Le grand paradoxe de cette histoire, c'est que j'ai dû me battre pour pas me radicaliser. Il y a donc une vraie réflexion à avoir sur l'effet contre-productif que peut avoir le tout répressif. Lorsque j'explique tout cela aux jeunes, ils sont surpris car ils n'imaginent pas comme c'est complexe bien loin d'une certaine idéalisation. La description de la réalité de ces groupes leur donne des outils critiques.
Aujourd'hui, quelle serait selon vous LA mesure à mettre en place pour lutter contre la radicalisation de nombreux jeunes Européens?

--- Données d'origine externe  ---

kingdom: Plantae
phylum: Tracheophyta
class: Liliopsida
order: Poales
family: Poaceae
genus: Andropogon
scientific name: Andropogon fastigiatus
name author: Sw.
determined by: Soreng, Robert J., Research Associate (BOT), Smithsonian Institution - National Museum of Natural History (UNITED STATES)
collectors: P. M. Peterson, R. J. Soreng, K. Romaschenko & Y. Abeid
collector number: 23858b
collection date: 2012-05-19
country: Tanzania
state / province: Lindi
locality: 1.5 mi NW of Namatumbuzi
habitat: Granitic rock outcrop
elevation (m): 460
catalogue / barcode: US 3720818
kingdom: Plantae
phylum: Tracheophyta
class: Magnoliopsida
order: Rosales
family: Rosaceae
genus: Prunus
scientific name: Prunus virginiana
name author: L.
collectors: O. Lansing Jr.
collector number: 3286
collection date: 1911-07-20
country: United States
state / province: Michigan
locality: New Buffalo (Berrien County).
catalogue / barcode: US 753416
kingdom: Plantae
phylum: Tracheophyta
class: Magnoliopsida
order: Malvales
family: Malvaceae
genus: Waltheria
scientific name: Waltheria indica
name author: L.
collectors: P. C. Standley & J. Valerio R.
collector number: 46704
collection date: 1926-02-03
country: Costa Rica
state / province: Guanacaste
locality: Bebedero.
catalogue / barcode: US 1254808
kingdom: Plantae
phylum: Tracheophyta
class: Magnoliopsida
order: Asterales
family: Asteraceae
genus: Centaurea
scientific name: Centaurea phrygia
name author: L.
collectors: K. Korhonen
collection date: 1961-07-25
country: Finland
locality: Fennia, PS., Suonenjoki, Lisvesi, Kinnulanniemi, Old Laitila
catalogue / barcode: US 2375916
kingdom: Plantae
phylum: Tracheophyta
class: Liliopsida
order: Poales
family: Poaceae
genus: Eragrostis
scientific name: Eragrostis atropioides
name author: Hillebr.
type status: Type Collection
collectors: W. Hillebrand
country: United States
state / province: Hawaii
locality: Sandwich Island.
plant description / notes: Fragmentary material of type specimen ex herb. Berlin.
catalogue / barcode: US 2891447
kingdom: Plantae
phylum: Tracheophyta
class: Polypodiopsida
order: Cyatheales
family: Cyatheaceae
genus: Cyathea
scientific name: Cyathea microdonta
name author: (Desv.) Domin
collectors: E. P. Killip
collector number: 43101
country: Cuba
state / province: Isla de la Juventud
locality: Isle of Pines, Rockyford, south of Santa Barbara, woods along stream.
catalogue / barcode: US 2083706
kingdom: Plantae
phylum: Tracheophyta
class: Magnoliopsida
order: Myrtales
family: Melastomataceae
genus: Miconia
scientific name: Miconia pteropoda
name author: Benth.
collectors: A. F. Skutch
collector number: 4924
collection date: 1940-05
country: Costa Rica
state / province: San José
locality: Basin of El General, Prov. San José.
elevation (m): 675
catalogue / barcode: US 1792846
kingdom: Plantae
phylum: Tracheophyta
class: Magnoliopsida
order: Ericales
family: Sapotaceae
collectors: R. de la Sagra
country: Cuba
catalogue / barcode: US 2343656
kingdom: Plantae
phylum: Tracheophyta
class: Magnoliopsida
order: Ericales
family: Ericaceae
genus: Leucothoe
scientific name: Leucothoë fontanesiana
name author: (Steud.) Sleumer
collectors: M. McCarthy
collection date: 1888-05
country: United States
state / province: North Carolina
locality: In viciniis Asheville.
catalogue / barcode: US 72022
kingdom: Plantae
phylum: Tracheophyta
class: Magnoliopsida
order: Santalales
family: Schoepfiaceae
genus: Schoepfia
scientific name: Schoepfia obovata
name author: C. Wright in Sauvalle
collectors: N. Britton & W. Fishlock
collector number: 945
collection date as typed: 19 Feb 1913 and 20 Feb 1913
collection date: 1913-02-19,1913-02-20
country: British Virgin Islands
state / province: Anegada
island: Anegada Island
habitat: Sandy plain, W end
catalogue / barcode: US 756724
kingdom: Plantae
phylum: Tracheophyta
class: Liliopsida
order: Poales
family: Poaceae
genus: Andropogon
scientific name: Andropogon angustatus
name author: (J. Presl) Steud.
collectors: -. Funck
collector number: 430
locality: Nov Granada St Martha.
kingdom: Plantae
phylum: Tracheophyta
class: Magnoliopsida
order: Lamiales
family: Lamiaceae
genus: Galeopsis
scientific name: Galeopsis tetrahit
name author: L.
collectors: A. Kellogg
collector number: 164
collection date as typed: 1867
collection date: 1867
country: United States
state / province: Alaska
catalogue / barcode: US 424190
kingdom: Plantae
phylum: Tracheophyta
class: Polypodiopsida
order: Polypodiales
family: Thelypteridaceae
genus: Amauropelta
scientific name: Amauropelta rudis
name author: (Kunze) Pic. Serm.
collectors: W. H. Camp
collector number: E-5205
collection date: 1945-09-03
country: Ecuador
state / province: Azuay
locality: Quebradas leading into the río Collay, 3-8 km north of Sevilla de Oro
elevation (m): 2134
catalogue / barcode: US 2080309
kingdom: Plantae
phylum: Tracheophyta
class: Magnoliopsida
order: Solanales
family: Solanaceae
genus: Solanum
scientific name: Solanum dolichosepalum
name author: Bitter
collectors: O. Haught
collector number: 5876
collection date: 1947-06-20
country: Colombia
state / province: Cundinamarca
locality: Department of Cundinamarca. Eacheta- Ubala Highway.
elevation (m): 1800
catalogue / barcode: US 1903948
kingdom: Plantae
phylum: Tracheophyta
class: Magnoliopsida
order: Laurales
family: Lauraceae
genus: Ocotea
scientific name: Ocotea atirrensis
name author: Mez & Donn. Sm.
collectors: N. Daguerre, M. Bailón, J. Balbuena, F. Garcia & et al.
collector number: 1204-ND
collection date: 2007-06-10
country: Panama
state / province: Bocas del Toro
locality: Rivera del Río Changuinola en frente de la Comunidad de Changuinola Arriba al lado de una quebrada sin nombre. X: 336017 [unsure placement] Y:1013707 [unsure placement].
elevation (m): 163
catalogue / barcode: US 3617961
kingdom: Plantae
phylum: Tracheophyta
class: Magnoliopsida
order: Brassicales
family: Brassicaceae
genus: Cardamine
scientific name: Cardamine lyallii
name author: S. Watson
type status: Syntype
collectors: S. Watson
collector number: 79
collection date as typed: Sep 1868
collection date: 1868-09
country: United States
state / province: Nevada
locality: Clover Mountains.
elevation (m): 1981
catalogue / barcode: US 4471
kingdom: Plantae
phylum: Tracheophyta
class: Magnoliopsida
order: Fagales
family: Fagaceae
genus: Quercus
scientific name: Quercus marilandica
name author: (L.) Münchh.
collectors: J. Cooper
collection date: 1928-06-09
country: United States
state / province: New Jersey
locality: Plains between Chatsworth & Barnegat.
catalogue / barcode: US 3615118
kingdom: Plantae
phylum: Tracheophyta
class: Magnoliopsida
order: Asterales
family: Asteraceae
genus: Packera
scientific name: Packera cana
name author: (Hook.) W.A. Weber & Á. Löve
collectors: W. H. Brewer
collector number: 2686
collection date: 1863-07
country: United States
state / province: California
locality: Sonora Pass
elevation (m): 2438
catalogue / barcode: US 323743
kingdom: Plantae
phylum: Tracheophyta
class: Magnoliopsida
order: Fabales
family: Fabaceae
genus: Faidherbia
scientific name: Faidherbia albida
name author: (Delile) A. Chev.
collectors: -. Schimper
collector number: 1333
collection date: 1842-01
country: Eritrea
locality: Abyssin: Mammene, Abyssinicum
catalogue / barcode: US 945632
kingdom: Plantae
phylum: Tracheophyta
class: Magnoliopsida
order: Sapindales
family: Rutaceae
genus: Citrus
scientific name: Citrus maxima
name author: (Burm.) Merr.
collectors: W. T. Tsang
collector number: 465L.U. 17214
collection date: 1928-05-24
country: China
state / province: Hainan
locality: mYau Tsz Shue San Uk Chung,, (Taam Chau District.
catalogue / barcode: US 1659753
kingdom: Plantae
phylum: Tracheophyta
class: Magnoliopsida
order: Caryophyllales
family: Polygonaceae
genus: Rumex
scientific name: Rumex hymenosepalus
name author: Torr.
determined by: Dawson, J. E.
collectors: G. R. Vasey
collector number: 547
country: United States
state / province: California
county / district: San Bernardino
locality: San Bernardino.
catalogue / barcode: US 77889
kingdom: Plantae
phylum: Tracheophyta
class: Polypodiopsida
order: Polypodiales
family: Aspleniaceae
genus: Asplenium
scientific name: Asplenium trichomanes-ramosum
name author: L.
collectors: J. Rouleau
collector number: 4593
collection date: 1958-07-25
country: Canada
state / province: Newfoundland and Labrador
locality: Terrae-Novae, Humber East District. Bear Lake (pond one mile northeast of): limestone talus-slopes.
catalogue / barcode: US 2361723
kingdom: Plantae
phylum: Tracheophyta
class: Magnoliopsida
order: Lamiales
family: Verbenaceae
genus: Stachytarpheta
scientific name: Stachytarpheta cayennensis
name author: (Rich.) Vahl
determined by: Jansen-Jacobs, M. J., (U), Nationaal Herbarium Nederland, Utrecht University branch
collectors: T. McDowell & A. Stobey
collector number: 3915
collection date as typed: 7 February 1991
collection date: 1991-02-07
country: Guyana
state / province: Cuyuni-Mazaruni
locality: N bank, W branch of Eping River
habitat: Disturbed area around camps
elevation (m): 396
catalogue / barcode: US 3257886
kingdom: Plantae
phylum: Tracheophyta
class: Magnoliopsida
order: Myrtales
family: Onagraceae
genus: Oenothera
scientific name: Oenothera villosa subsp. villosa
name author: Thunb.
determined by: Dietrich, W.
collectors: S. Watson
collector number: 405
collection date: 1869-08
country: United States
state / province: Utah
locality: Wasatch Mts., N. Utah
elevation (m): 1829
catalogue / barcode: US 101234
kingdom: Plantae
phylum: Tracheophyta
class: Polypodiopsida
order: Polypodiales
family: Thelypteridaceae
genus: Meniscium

Je pense qu'il faut réfléchir à des alternatives au tout répressif. Si à court terme c'est efficace, le problème, c'est qu'il n'y a pas de tri. Tous les jeunes n'ont pas le même ancrage, ne viennent pas avec les mêmes intentions, n'ont pas le même vécu et le problème, c'est que personne ne fait la différence. A long terme, ça risque de créer de la radicalisation de conforter certains jeunes dans ce chemin.
Je pense qu'il faut aider les jeunes qui veulent en sortir parce que moi si j'ai pu m'en sortir c'est grâce à des personnes qui m'ont aidé à le faire, qui ne m'ont pas jugé. C'est cette réflexion-là que je veux apporter: il faut être capable de discernement, il faut trouver une alternative aux jeunes qui se seraient engagés dans le djihad et ce n'est pas encore le cas aujourd'hui.
On peut agir auprès des plus jeunes comme je le fais, tout le monde a un rôle à jouer dans ce combat : l'école, les religieux... Mais il faut intervenir très en amont, dès le collège.